10 takeaways from Mueller's shock and awe gambit. It's only just the beginning. Full details of each takeaway at the link. I love the fact that Popadopolous has most likely been wearing a wire since or before reaching a plea deal:
https://www.washingtonpost.com/news...778d330fb0468e7653ee5/?utm_term=.5bd5d3d170eb
“[Mueller’s] opening bid is a remarkable show of strength,” Susan Hennessey and Benjamin Wittes explain on their Lawfare blog. “He has a cooperating witness from inside the campaign’s interactions with the Russians. And he is alleging not mere technical infractions of law but astonishing criminality on the part of Trump’s campaign manager, a man who also attended the Trump Tower meeting. Any hope the White House may have had that the Mueller investigation might be fading away vanished . . . Things are only going to get worse from here.”
1. We now know that multiple members of the Trump campaign at least entertained the idea of getting help from the Russians.
2. Sam Clovis is about to be in the hot seat.
----He's up for the top scientific post in the Agriculture department, but is one of the officials encouraging Popadopolous to meet with the Russians....
3. Papadopoulos is helping the government, but we still don’t know how much.
----He's described in court documents as a "proactive cooperator", meaning: For Papadopoulos to get his October 5th plea, one of two things had to be true: (a) the feds had already got good sound from him; or... ..(b) he'd made a sufficient proffer establishing that he *could* get good sound for them — valuable evidence — shortly after October 5th.”
I.E. He's most likely been wearing a wire!!
4. The updated timeline raises a host of new questions about what Trump knew and when he knew it.
5. Mueller is playing hardball as he tries to flip Manafort and Gates.

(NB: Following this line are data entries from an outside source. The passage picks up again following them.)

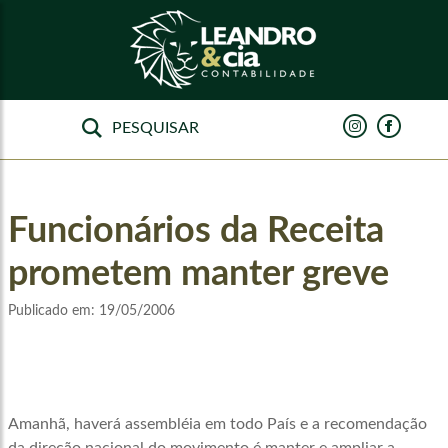
Funcionários da Receita
prometem manter greve
Publicado em:
19/05/2006
Amanhã, haverá assembléia em todo País e a recomendação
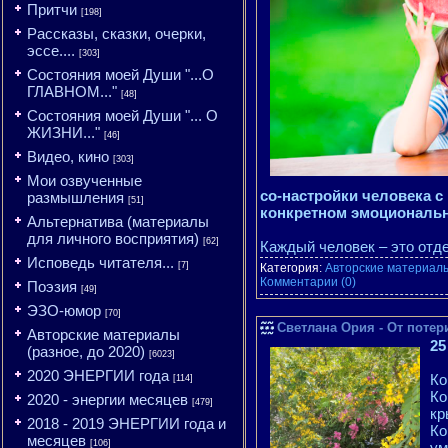
Притчи
[198]
Рассказы, сказки, очерки,
эссе....
[303]
Состояния моей Души "...О
ГЛАВНОМ..."
[48]
Состояния моей Души "... О
ЖИЗНИ..."
[46]
Видео, кино
[303]
Мои озвученные
со-настройки человека с
размышления
[51]
конкретном эмоциональ
Альтернатива (материалы
для личного восприятия)
[62]
Каждый человек – это отд
Исповедь читателя...
[7]
Категория:
Авторские материалы
Комментарии (0)
Поэзия
[49]
ЭЗО-юмор
[70]
Светлана Ория - От потери
Авторские материалы
25
(разное, до 2020)
[6023]
2020 ЭНЕРГИИ года
Ко
[114]
Ко
2020 - энергии месяцев
[479]
кр
2018 - 2019 ЭНЕРГИИ года и
Ко
месяцев
[106]
ум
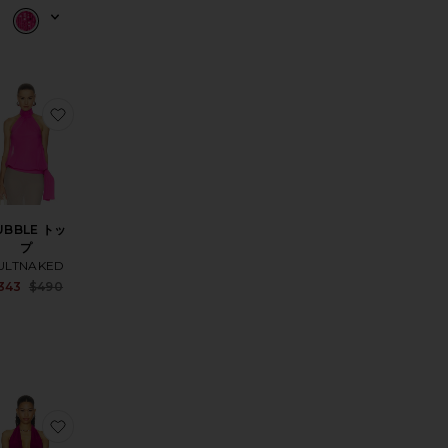
トップ
SA スカーフトップ
お気に入りBUBBLE トップ
お気に入りCOLETTE トップ
UBBLE トッ
プ
ULTNAKED
Sale price:
343
$490
Previous price:
NI トップ
お気に入りATHENA ホルタートップ
お気に入りTHE JADE トップ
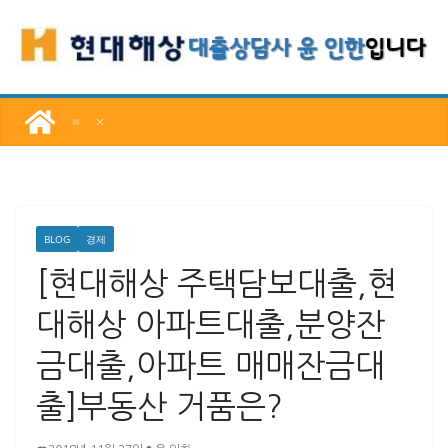
콘
텐
츠
로
건
너
뛰
기
BLOG
경제
[현대해상 주택담보대출,현
대해상 아파트대출,분양잔
금대출,아파트 매매잔금대
출]부동산 거품은?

----A former Watergate assistant special prosecutor, Nick Akerman, said the court filings “all spell bad news for Trump” because he cannot see any strong defense to the Manafort indictment. “The only defense that you’ve got is to go in there and start singing like a canary to avoid jail time,” he told our colleagues. “And once he starts singing, one of the tunes is bound to be Donald Trump.”
6. Mueller’s moves are designed to send a message to everyone else entangled in the probe that he's not messing around.
----“This is the way you kick off a big case,” said white-collar defense lawyer Patrick Cotter, who formerly worked alongside the man spearheading the prosecution of Manafort and Gates. “Oh, man, they couldn’t have sent a message any clearer if they’d rented a revolving neon sign in Times Square. And the message isn’t just about Manafort. It’s a message to the next five guys they talk to. And the message is: ‘We are coming, and we are not playing, and we are not bluffing.’”
7. Unsealing the guilty plea was an insurance policy that makes it politically untenable for Trump to fire Mueller.
8. Yesterday’s indictments will contribute to a climate of fear in the White House that makes it harder for Trump and his staff to be effective.
----"Away from the podium, Trump staffers fretted privately over whether Manafort or Gates might share with Mueller’s team damaging information about other colleagues,”
9. Mueller has proven that his investigation is not partisan.
----"Tony’s Podesta Group is one of two firms described in Monday’s indictment as having been recruited by Manafort and Gates to lobby on behalf of Viktor Yanukovych, the former president of Ukraine who fled to Moscow in 2014,”
10. The indictments cast fresh doubts on Trump’s judgment and his discernment in surrounding himself with good people.